(ASSIGNED TASK):
In the entries below, find each line with the word "center" and return it.

(INFORMATION):
----------

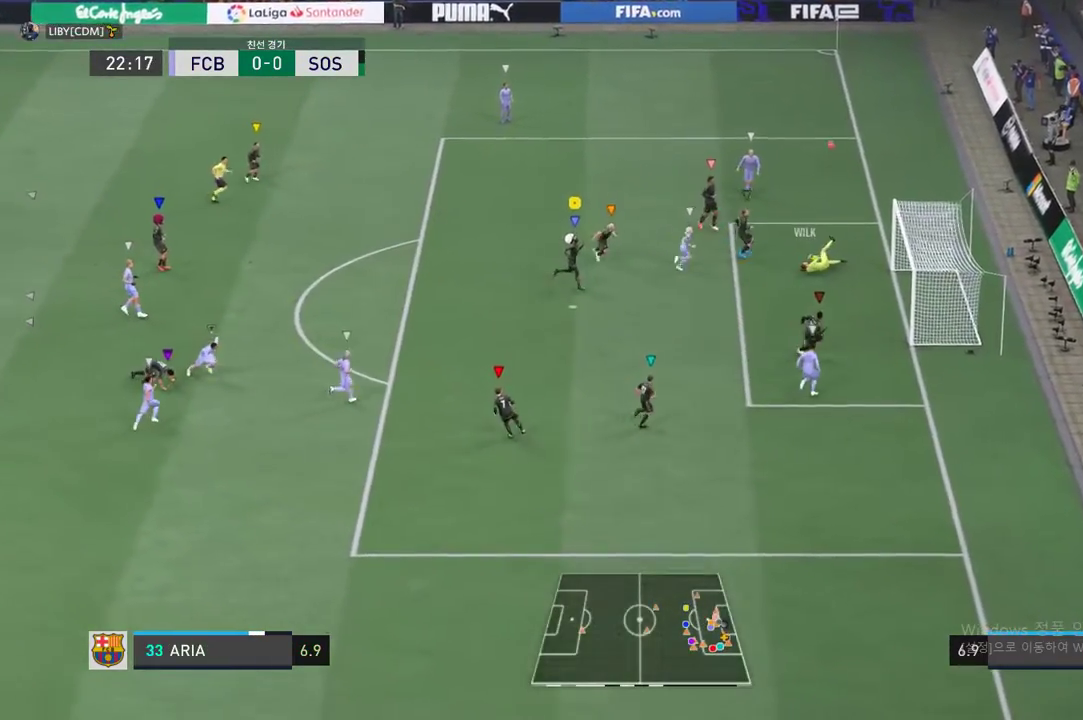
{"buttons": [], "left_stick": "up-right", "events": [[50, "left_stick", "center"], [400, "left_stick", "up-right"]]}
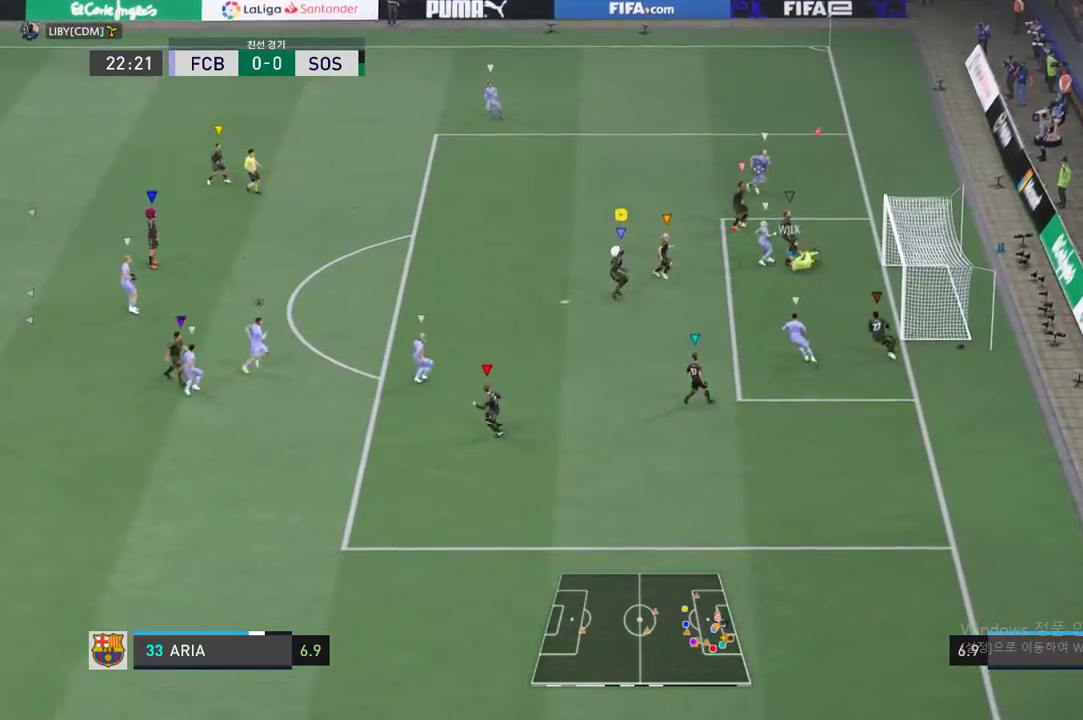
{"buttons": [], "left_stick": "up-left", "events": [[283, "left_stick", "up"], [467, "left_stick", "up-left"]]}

----------

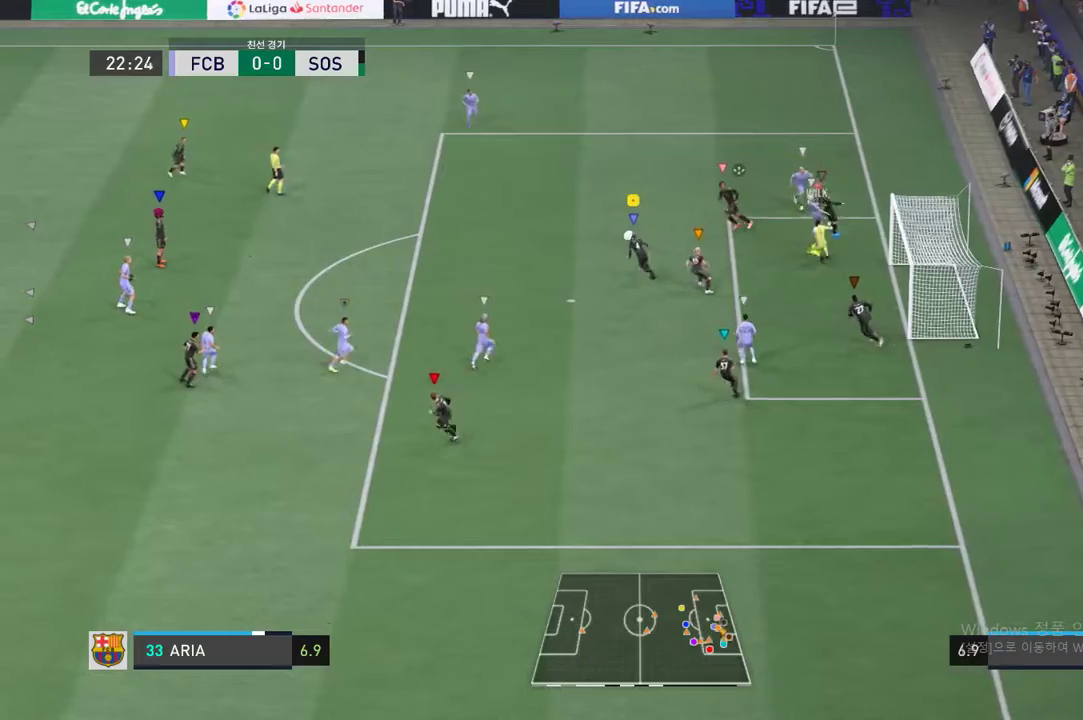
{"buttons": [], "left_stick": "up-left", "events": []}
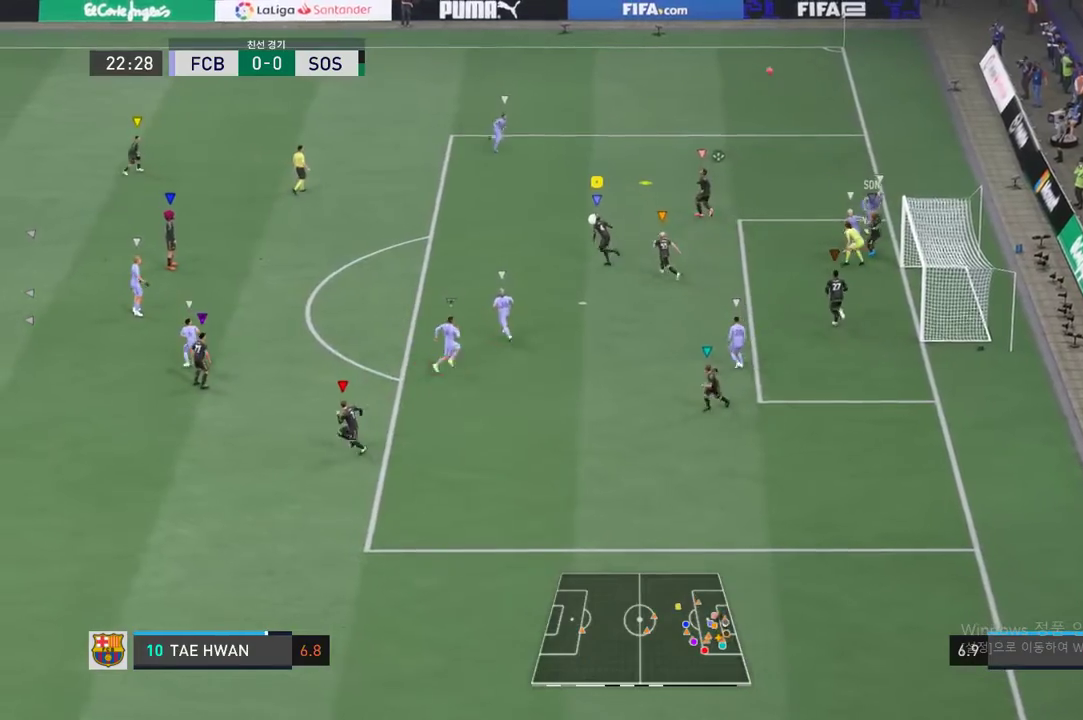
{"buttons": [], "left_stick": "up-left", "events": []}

----------

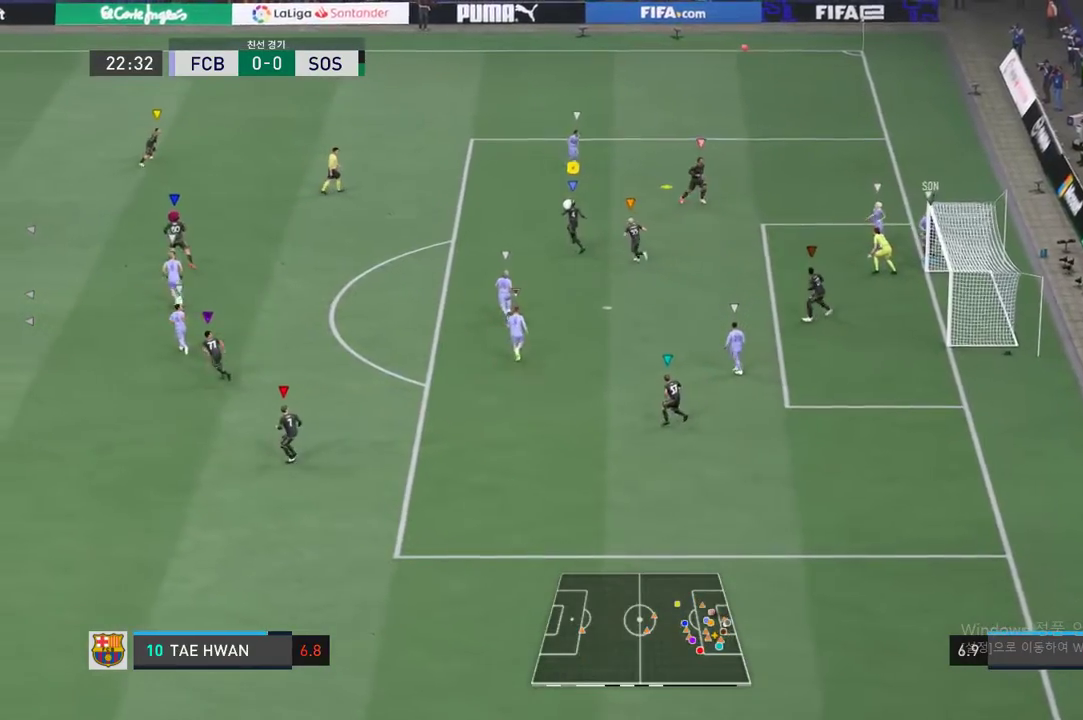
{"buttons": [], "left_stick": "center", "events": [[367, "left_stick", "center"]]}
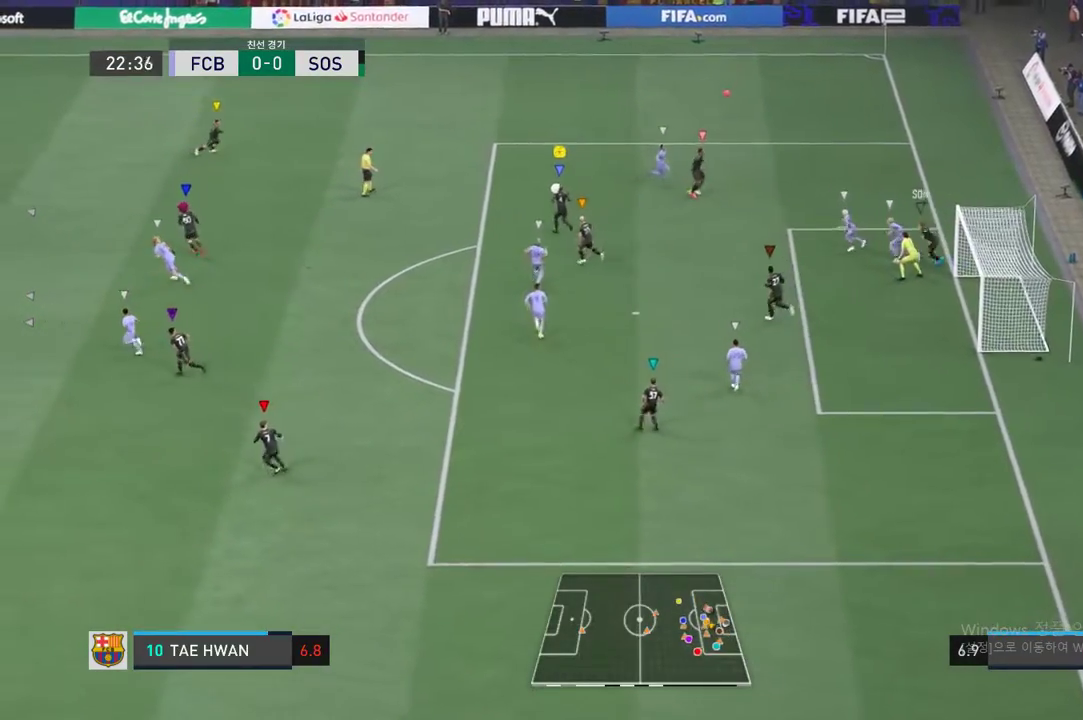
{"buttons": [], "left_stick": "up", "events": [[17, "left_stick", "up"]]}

----------

(ANSWER BOX):
{"buttons": [], "left_stick": "up-right", "events": [[50, "left_stick", "center"], [400, "left_stick", "up-right"]]}
{"buttons": [], "left_stick": "center", "events": [[367, "left_stick", "center"]]}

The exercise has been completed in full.